At the same time, my emotional self is being tugged back to my childhood, when a bowl of mash always meant comfort. I realise not everyone is this lucky or this well-fed, but my mother offers her love in the form of meals made from scratch, and in my early days our kitchen was as warm and intimate as her womb. I was raised by cool, pastry-making hands, swaddled in hearty soups and doted on with the sticky licks of a spoon, and many of my most evocative food memories are rooted in my formative years. For most of my life, whether it’s gently fluffed over the top of a cottage pie or swimming in a rich, silky onion gravy, digging into a heap of mashed potato has been synonymous with feeling safe, snug and minded.
Now that I’m a grown-ass adult who can make her own mash, I also feel the weight of memory when it comes to cooking. I can never peel a spud without hearing my mother’s voice in my ear: Jaysus, not so thick, you’re taking half the potato with it. (I’d like to clarify that this is no other-worldly or particularly reverent experience; my mother is still very much alive and well, and lives to frown at my peeling another day.) The simple act of the knife blade pulling inexorably back to my thumb is echoed through generations: I peel a potato using the same hand gestures Mum does, just as my Nana did, each of us taught by our mother. I am what I eat; I am, too, what I cook, and I am those who went before me. For all I know, my movements around a kitchen belong to a woman long forgotten. It’s not just potatoes, either: I am never more my mother than when I find myself picking at a still-warm roast chicken carcass as though compelled, half-heartedly telling myself to stop and leave the leftovers for tomorrow.
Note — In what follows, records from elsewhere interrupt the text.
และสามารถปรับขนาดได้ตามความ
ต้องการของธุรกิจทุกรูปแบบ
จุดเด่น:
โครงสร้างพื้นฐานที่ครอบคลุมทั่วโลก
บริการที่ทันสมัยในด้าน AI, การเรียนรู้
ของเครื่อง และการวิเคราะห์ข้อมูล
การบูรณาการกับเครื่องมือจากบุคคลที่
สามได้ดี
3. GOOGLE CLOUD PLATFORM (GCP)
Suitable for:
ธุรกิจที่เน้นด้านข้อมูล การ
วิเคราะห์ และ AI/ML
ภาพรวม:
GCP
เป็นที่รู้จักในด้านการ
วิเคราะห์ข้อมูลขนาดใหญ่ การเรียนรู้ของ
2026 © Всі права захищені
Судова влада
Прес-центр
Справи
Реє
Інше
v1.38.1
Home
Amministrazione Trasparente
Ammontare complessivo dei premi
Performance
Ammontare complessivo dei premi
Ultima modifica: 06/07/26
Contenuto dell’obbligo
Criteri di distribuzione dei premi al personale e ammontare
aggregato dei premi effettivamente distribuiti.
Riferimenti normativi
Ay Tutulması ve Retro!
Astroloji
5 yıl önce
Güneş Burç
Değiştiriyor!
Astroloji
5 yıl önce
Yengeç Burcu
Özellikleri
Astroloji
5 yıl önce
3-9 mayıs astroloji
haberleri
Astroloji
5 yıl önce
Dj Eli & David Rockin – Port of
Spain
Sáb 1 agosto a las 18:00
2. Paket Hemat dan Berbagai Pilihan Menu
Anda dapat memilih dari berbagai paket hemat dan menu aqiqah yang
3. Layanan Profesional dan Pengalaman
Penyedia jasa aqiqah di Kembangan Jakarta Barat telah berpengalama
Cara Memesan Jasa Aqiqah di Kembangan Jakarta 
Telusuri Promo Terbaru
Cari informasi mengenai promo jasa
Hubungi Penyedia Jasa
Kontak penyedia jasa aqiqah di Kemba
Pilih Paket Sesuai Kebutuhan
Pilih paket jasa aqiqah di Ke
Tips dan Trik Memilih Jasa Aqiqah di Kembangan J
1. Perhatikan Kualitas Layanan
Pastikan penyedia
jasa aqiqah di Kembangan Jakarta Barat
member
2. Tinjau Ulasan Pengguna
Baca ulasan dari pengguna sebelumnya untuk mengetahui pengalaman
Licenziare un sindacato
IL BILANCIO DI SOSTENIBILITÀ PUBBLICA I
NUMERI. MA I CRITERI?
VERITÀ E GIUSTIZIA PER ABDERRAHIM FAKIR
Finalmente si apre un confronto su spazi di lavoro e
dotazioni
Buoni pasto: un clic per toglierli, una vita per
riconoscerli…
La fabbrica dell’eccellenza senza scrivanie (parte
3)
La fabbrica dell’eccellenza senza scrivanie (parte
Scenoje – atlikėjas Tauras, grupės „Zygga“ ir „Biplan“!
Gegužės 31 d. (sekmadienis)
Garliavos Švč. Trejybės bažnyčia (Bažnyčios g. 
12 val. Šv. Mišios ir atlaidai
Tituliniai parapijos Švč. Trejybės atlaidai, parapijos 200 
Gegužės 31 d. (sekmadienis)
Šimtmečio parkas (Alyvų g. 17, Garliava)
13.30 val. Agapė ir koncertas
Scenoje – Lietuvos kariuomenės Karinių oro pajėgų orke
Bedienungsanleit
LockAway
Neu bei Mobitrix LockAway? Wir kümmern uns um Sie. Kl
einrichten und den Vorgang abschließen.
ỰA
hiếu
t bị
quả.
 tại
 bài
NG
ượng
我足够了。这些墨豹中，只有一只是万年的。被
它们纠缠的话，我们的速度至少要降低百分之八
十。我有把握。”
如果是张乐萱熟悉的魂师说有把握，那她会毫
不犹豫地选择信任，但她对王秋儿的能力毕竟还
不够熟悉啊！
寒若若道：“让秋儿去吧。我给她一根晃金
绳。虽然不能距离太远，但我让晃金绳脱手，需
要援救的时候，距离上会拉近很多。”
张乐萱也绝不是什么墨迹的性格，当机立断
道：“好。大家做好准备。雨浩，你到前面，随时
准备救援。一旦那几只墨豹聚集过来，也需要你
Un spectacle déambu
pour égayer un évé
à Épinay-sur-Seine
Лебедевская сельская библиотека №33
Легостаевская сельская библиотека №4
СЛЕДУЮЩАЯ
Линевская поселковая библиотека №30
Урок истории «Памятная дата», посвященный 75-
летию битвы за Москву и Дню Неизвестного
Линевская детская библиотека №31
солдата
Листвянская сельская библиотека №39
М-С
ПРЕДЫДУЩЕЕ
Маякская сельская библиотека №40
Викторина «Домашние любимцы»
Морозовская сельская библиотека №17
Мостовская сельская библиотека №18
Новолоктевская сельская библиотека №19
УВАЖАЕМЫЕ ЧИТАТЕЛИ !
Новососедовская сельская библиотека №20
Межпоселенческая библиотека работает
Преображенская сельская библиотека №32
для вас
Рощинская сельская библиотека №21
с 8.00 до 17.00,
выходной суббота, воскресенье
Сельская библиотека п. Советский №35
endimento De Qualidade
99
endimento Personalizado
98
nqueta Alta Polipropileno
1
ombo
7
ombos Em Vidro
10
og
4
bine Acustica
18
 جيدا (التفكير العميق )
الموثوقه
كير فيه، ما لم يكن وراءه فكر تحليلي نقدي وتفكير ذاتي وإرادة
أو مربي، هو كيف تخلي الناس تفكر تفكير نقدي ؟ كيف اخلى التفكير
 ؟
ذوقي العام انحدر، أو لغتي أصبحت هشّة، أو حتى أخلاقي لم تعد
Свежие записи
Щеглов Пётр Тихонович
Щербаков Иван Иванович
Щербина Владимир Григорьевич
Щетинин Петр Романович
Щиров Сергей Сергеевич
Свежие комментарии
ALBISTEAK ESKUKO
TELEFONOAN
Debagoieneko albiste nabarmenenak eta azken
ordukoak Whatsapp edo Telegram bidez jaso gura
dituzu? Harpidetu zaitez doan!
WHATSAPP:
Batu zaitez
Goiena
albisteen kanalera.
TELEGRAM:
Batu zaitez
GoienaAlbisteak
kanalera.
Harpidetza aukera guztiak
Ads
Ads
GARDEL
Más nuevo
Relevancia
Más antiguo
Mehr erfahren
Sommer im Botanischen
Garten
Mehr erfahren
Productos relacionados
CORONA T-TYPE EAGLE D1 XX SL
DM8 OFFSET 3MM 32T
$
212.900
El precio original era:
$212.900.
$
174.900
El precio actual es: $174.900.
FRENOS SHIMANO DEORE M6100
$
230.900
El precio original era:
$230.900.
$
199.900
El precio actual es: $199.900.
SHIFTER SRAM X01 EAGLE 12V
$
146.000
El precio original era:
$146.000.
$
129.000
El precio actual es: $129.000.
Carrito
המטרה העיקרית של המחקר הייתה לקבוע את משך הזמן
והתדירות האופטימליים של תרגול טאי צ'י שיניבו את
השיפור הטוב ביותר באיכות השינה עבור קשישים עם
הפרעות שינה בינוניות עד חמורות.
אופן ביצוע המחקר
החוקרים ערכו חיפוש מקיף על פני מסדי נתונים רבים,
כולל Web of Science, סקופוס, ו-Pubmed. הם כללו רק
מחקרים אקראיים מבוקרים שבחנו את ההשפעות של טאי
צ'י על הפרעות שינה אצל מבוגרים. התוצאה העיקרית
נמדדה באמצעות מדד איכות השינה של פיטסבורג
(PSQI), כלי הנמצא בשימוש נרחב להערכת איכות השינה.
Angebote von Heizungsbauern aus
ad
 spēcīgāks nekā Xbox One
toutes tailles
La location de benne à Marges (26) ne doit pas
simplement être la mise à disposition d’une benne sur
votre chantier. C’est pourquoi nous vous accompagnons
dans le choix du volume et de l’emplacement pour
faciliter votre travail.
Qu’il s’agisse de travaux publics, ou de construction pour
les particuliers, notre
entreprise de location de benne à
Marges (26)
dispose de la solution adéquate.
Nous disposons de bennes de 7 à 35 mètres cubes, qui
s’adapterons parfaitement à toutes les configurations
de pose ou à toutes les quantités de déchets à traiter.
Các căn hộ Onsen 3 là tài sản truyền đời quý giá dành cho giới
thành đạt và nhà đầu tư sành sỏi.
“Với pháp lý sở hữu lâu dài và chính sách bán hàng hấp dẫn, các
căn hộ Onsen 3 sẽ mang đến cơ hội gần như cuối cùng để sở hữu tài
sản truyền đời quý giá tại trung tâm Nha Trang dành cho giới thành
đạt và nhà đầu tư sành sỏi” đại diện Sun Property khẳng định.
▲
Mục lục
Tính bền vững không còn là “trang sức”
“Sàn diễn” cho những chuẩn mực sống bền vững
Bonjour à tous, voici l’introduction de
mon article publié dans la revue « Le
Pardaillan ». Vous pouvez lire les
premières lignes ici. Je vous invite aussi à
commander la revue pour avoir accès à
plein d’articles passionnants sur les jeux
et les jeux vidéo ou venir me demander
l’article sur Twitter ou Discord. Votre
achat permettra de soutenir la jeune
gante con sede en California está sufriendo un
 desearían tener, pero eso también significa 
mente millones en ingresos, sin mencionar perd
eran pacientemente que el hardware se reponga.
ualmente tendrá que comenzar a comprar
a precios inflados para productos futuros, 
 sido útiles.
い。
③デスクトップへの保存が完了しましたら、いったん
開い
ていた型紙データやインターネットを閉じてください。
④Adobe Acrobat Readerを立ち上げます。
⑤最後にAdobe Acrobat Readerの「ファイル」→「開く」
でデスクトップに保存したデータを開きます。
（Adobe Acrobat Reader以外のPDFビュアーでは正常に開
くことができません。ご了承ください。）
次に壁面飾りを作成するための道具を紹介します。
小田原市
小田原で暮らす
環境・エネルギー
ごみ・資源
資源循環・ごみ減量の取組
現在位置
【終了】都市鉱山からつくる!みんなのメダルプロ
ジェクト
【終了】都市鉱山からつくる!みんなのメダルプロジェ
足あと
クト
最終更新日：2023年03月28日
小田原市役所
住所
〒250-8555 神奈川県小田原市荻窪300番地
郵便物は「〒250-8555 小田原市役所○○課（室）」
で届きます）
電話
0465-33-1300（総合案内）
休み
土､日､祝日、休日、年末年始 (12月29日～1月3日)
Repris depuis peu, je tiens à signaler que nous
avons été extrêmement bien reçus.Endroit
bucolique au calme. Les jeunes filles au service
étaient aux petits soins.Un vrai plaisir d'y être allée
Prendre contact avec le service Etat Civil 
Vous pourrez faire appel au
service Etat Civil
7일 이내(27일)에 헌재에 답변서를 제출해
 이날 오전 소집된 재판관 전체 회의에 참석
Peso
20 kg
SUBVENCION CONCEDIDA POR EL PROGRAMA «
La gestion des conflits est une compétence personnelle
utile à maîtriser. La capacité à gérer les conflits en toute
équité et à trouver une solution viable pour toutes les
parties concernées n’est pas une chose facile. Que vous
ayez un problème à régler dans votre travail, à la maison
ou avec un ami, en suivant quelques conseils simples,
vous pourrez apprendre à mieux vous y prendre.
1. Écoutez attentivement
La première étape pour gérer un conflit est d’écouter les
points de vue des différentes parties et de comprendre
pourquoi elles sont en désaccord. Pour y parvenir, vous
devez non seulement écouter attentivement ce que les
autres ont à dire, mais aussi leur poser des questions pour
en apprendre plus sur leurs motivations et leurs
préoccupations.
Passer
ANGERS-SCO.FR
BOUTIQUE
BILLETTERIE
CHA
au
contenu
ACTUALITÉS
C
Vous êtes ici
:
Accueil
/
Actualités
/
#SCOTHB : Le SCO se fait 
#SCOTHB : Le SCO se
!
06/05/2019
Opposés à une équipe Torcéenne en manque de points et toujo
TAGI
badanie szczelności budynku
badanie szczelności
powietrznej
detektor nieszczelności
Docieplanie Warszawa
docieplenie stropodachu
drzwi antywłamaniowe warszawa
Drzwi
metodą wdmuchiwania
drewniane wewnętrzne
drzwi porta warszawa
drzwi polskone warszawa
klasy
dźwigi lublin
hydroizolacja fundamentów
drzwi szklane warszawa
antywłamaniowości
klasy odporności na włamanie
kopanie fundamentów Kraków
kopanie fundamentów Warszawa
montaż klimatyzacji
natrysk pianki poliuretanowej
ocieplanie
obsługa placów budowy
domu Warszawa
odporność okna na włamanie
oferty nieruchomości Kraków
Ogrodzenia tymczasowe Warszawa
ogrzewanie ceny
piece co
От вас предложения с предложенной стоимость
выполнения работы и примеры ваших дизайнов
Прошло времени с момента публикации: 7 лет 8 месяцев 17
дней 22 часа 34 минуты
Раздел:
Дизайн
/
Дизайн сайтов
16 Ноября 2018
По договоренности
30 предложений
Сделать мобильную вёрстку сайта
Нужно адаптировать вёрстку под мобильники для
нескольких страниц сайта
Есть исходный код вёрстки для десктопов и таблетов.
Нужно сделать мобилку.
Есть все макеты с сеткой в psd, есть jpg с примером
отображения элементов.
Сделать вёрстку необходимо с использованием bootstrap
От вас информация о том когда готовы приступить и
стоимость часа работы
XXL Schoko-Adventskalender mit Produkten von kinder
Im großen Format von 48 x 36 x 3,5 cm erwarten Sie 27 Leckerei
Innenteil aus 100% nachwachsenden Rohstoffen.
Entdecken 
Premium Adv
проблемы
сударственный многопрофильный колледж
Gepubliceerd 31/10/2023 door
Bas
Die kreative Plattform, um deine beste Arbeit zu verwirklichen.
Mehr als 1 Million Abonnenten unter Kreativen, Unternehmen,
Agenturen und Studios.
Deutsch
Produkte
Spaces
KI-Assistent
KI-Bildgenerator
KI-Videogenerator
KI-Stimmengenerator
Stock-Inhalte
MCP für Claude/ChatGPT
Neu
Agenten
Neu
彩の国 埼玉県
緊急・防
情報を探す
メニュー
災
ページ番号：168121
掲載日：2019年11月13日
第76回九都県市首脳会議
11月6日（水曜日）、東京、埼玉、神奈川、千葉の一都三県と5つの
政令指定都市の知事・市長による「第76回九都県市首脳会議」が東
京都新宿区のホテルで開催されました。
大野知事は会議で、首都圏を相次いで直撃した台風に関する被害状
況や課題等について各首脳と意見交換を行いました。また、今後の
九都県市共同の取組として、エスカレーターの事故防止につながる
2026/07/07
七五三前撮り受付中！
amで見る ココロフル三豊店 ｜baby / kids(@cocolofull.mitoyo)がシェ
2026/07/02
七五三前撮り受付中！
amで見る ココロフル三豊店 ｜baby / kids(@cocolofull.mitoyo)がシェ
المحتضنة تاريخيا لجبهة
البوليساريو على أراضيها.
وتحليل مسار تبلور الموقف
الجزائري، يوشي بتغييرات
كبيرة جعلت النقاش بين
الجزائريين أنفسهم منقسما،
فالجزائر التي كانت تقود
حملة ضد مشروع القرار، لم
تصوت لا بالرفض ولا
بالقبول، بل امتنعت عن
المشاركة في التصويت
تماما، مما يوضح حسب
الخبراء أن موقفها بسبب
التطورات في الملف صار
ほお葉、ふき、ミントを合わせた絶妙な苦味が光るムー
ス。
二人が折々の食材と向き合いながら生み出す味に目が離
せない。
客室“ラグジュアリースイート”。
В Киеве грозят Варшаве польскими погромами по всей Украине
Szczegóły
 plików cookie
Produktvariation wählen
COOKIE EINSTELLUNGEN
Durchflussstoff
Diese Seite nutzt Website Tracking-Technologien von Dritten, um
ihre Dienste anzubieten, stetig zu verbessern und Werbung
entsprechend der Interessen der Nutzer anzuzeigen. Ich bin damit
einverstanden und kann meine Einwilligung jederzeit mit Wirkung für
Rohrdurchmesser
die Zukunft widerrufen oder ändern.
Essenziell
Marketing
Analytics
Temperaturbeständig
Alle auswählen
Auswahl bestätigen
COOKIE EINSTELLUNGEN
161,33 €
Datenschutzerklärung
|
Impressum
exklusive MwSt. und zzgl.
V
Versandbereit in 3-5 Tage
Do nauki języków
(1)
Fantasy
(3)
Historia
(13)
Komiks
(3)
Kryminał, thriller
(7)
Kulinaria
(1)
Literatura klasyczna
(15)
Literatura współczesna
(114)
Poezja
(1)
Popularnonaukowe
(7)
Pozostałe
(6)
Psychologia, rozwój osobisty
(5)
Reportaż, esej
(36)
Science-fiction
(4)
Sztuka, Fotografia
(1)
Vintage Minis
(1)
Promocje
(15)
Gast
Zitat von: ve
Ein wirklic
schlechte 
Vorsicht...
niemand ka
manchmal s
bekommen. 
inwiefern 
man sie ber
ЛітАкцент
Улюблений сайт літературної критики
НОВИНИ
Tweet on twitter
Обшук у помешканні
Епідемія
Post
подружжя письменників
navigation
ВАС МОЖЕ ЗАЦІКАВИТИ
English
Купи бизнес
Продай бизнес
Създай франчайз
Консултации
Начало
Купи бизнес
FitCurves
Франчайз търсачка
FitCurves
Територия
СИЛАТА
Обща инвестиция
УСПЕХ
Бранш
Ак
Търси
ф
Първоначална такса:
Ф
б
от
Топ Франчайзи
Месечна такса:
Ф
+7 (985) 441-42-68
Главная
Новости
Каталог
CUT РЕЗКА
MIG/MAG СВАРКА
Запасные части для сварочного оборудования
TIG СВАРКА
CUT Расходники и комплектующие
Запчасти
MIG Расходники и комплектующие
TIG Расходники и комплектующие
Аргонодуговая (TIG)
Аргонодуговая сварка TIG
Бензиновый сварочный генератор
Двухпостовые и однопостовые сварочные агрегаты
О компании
My most tangible food memories are many and varied, but they do share one thing in common: the foods responsible for carrying me back into my past — back to myself — are always distinctly low-brow in nature. I’m far from alone in this; for most of us, however enjoyable they may be, swanky meals just don’t present the same rich tapestry of sensory memory. This is partly because it’s during our time as children that we lay down memories at the fastest rate and of the strongest potency, and partly because, at that time of our lives, those experiences are still acting as building blocks for who we’ll become as we grow.
For me, it’s the smell of a bag of chips by the sea: suddenly I’m 11 again, lazing on a jetty in unseasonably strong April sunshine, my best friend beside me, all awkward limbs and pre-train-track overbites, our childhoods beginning to teeter on the cusp of adolescence. It’s the turkey sambo on soft, doughy white sliced pan that my uncle makes for me while we play board games every Christmas night, and the sense that the festivities can’t end without it. It’s the crisp, buttery cheese toasties and cups of tea my boyfriend would make me when we came home from the pub late at night, a million years ago in love’s first flush. It’s my Mammy’s mashed potatoes when I’m sad. It’s sausages cooked in the back garden, for no good reason at all.